▶ **List of tasks**:
1. Rewrite the forum thread from "I was still" up to and including "just started asking.", swapping "daughter's father" for "husband".
2. Please extend the forum thread past its final post.

▶ **Document segment**:
>>

I just think it's probably less about Michelle having done or exposed the child to something inappropriate, and more about a child's natural curiosity....

Explicit songs are on the radio all the time....

"sticks and stones may break my bones but chains and whips excite me..."
"when it comes to love if it's not rough it isn't fun"
"you make me feel good...."
"---- got the stuff to make your booty go smack"

Not to mention what's on TV....

I was still married to my daughter's father when she was 10.... and she asked me a lot of sexual questions because she heard so much and she knew I would tell her the truth. She would ask, and I'd always say, "why do you want to know?" Usually, her answer would tell me how to answer, and she wasn't looking for the info I would've said if I just started asking.

One time my daughter asked me if her dad and I had sex and when I said "why do you ask?" she said, Because I was wondering if you were gonna have another baby. So I told her we weren't going to have another baby. And she said, so, I guess that means you're not having sex. And then I told her more appropriate ways of wording that question.

Maybe, Michelle, next time just ask her "why do you ask?"..... her answer to that may be very revealing.

aggravated1's picture

Girl, please. The private school kids are WAY more worldly around here. Gossip Girl does not lie.

aggravated1's picture

Then perhaps you should teach her not to creep around on other people, then? If she has friends, she will spend some time at their houses, no?

Disneyfan's picture

People aren't attacking her. She hasn't done anything wrong.

The BF is the problem. He allows the MIL to talk shit about the OP. He allowed MIL to toss her bra out. He keeps telling the OP all the negative things the MIL says. He didn't fix the door prior to having the OP stay over. He hasn't put his MIL or his daughter in their place.

The OP isn't the problem.

MichelleA's picture

The 10 year old daughter is going on 20! she has had to 'grow up' quickly when her mother died nearly 3 years ago. She has taken on the role HERSELF of looking after her little sister (5) and 'looking out' for her father...... she is a very, very grown up 10 year old (nearly 11) and doesn't miss a trick!

MichelleA's picture

Thanks Smile

aggravated1's picture

I can't even muster a lot of enthusiasm for this thread other than-

The door needs to be closed, at the very least, and the kid needs to knock.

The kid needs to be told to stop snooping around.

I think that covers it.

I don't get why this has descended into who's house is who's, who is wearing boxer shorts when, presumed nakedness, dogs and cats falling from the sky, and whatever else people want to interject in there.

<<

▶ **Material supplied**:
>>

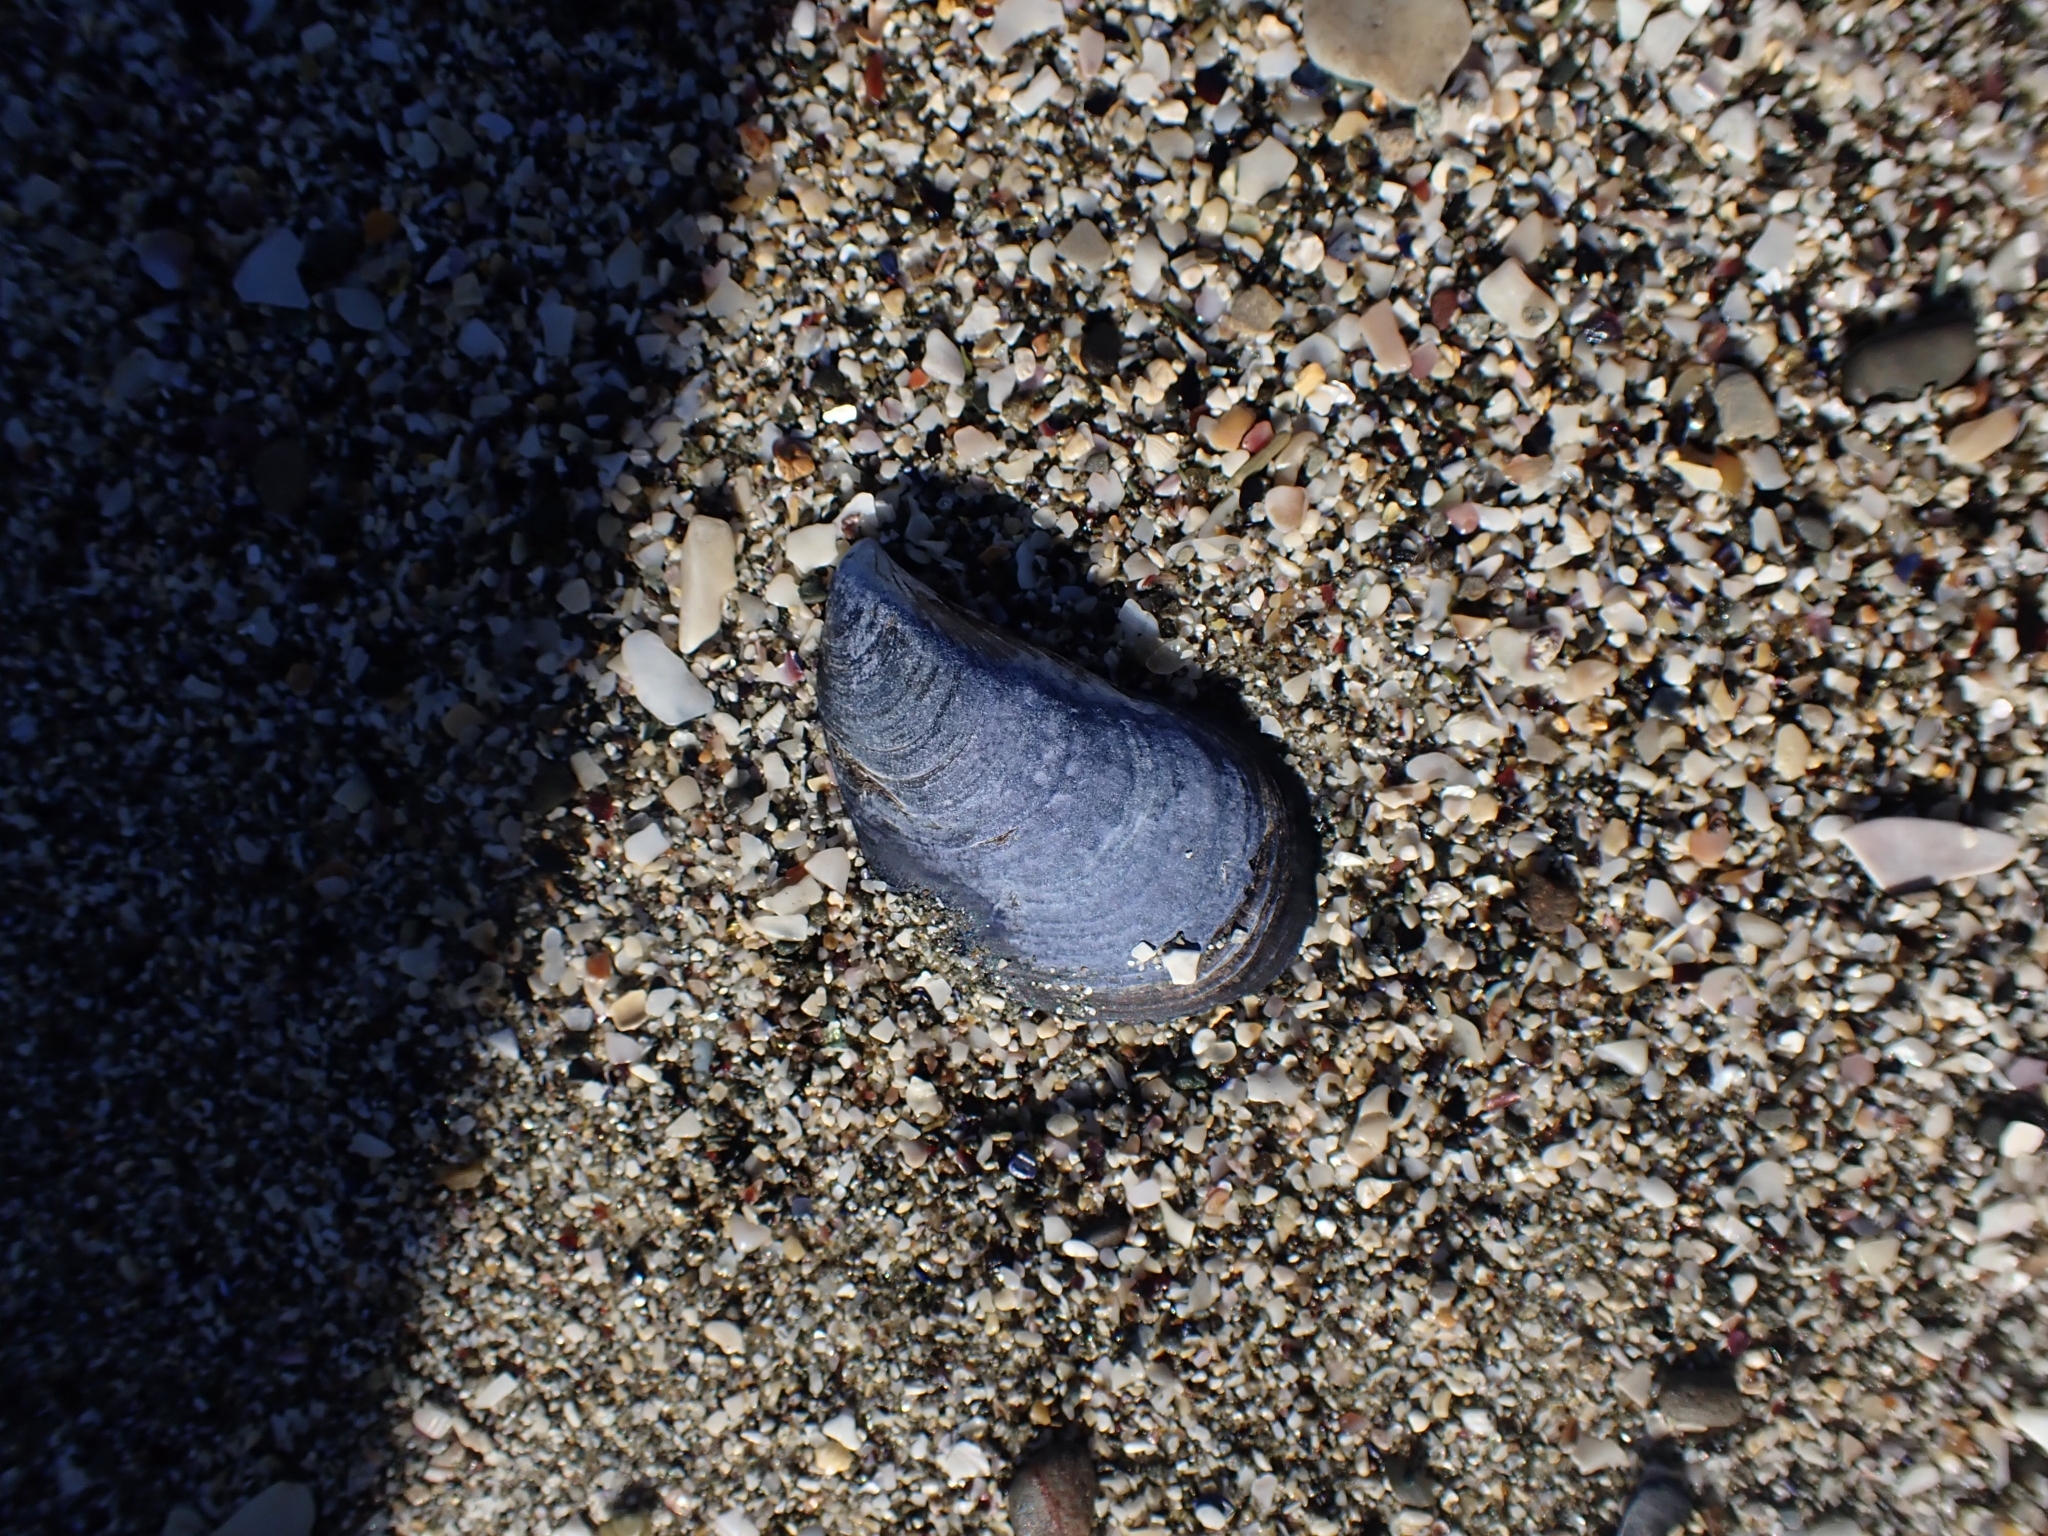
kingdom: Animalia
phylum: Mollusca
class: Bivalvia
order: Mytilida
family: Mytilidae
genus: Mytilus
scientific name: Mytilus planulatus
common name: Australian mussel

<<

▶ **Task-by-task outputs**:
1.
I was still married to my husband when she was 10.... and she asked me a lot of sexual questions because she heard so much and she knew I would tell her the truth. She would ask, and I'd always say, "why do you want to know?" Usually, her answer would tell me how to answer, and she wasn't looking for the info I would've said if I just started asking.

2.
frustratedstepdad's picture

I agree with MichelleA. I think you guys have completely gotten off-topic and aren't even addressing the issue.

1) Kids do ask inappropriate questions. They are kids. It's what they do. It doesn't mean the adults are EXPOSING them anything. If the daughter is hanging with kids a little older, sex is definitely going to be a topic of discussion.

2) At some point in your life, your kids may actually catch you having sex. It happens to alot of people. Even if there's a lock on your door, there might be a time you forget to lock it. Kids have been catching their parents having sex since the beginning of time and guess what, the kids don't turn out to be mentally scarred adults. Not EVER having sex when kids come over may work for some, but doesn't work for most. To each their own.

3) The boyfriend wearing boxers in THEIR bedroom isn't really a big deal. Some of you need to get over yourselves.

The best way to answer it is just like SASX said. "That question is inappropriate".

asheeha's picture

^^^^this

i've seen sexual aspects of my parents. it comes with growing up.

my step-dad is known as "underwear man" @@ rolling eyes. it's a private family joke. we see him walking through the house in his underwear...no worse than a bathing suit really. and we all make fun of him. and none of us were damaged.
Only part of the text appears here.